Segment Start: Given passage

How can chronic persistent reactive arthritis be treated?
Q: My 30 years old brother was asymptomatic 16 years back when he developed pain in his right ankle joint after a fall from a bike. His pain gradually increased in severity and in a few days he developed pain in knee, sacroiliac, shoulder, metacarpo phalangeal, proximal inter phalangeal and wrist joints. The involvement was bilateral. He also complained of body stiffness and fever. He was treated conservatively with medicines, steroids for 3-4 months and fluid from knee joint was aspirated. He had a similar episode after a gap of 2-3 years but now the frequency has increased and currently he has such episodes (sometimes milder) 1-2 times in a year. For first 10-12 years he was on continuous oral analgesics mainly NSAIDs (indomethacin 75 mg). For the last two years, he stopped indomethacin as he was diagnosed with chronic persistent reactive arthritis and started on DMARDs (sulfasalazine and methotrexate) with folate supplementation and selective cox 2 inhibitor (etorcoxib 90 mg). Upper gastrointestinal endoscopy came normal. ESR came down to 10 mm first hour. After a year, methotrexate was stopped as he wanted to father a child. But he had another episode and for the last four months his symptoms are not resolving. He had to take steroid injection (prednisolone 40 mg once weekly for 2 weeks). His haemoglobin level also has dropped from 8.6 g/dl to 7.9 g/dl in the last 15 days despite iron supplementation. How can chronic persistent reactive arthritis be treated?
A:You have described the symptoms in enough details. Your brother seems to be having Seronegative spondylarthropathy of reactive arthritis type. However, the status of following various other essential tests is not known by your description: Mantoux test, HLA B-27, CRP level, Rheumatoid factor, radiological evidence of sacroiliitis. If he wants to father a child, it is advisable to stop Salazopyrine and methotrexate. If you can afford it, switch to anti-TNF alpha antibodies biologic therapy, although it will be quite expensive. Once disease becomes inactive, and after he fathers the child, he can switch again to the DMARDs in case you can not afford expensive therapy. All this is to be done under guidance of a rheumatologist (Joint physician). If you have not consulted a rheumatologist so far, please get the diagnosis confirmed by him.

Segment End: Given passage

## [Tasks to complete]
a - From the reactive arthritis passage, please pull out the text starting at "A:You have described" and ending at "confirmed by him.".
b - Answer these questions using the reactive arthritis passage:
(i) What dose of indomethacin was taken?
(ii) To what level did ESR come down?
(iii) Which biologic therapy does the reply suggest switching to if it can be afforded?

Segment Start: Records shown

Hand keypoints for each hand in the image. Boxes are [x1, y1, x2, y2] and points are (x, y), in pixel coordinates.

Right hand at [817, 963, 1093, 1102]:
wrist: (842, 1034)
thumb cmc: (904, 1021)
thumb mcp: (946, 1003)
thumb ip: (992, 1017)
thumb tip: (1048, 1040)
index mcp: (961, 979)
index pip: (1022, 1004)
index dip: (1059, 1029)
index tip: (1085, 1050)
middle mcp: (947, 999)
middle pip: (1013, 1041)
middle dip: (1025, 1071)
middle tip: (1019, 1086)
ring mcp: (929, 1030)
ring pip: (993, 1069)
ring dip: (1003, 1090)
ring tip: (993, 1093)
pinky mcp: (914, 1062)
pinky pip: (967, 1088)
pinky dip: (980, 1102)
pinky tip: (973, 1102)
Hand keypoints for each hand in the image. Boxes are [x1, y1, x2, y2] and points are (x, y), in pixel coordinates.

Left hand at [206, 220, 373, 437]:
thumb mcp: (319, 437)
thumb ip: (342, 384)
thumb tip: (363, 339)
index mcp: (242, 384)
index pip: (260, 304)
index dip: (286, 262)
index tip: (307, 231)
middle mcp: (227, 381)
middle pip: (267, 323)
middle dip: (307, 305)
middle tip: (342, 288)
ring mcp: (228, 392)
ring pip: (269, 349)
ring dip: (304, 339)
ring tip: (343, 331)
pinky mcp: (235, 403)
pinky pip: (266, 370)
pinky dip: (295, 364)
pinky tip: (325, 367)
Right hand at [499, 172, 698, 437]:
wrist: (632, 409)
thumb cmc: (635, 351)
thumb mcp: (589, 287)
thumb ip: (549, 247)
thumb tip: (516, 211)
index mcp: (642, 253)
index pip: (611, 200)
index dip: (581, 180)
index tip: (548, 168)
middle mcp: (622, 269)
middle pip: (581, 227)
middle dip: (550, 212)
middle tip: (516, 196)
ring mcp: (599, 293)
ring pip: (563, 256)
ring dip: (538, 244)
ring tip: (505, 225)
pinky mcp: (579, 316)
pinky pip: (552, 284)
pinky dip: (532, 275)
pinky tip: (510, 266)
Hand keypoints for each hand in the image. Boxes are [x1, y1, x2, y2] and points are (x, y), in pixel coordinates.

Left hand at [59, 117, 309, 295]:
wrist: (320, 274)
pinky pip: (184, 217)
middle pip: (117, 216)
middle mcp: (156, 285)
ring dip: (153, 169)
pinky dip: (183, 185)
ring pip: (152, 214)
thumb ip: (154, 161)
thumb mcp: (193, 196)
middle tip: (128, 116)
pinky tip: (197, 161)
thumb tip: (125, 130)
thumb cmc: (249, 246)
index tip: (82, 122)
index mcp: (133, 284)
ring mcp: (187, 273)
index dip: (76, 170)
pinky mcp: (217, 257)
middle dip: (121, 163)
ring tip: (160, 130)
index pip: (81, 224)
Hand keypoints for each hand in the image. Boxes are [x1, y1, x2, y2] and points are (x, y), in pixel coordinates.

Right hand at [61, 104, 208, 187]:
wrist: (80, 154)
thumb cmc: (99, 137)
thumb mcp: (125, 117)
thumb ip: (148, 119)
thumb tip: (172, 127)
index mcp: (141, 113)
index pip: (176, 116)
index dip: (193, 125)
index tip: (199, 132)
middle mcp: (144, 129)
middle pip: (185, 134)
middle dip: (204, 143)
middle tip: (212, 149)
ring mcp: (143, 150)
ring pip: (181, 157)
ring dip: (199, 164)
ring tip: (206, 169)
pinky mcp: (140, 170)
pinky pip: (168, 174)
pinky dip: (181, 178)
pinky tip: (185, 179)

Segment End: Records shown

## [Solutions to each task]
a -
A:You have described the symptoms in enough details. Your brother seems to be having Seronegative spondylarthropathy of reactive arthritis type. However, the status of following various other essential tests is not known by your description: Mantoux test, HLA B-27, CRP level, Rheumatoid factor, radiological evidence of sacroiliitis. If he wants to father a child, it is advisable to stop Salazopyrine and methotrexate. If you can afford it, switch to anti-TNF alpha antibodies biologic therapy, although it will be quite expensive. Once disease becomes inactive, and after he fathers the child, he can switch again to the DMARDs in case you can not afford expensive therapy. All this is to be done under guidance of a rheumatologist (Joint physician). If you have not consulted a rheumatologist so far, please get the diagnosis confirmed by him.

b -
(i) 75 mg
(ii) 10 mm first hour
(iii) Anti-TNF alpha antibodies biologic therapy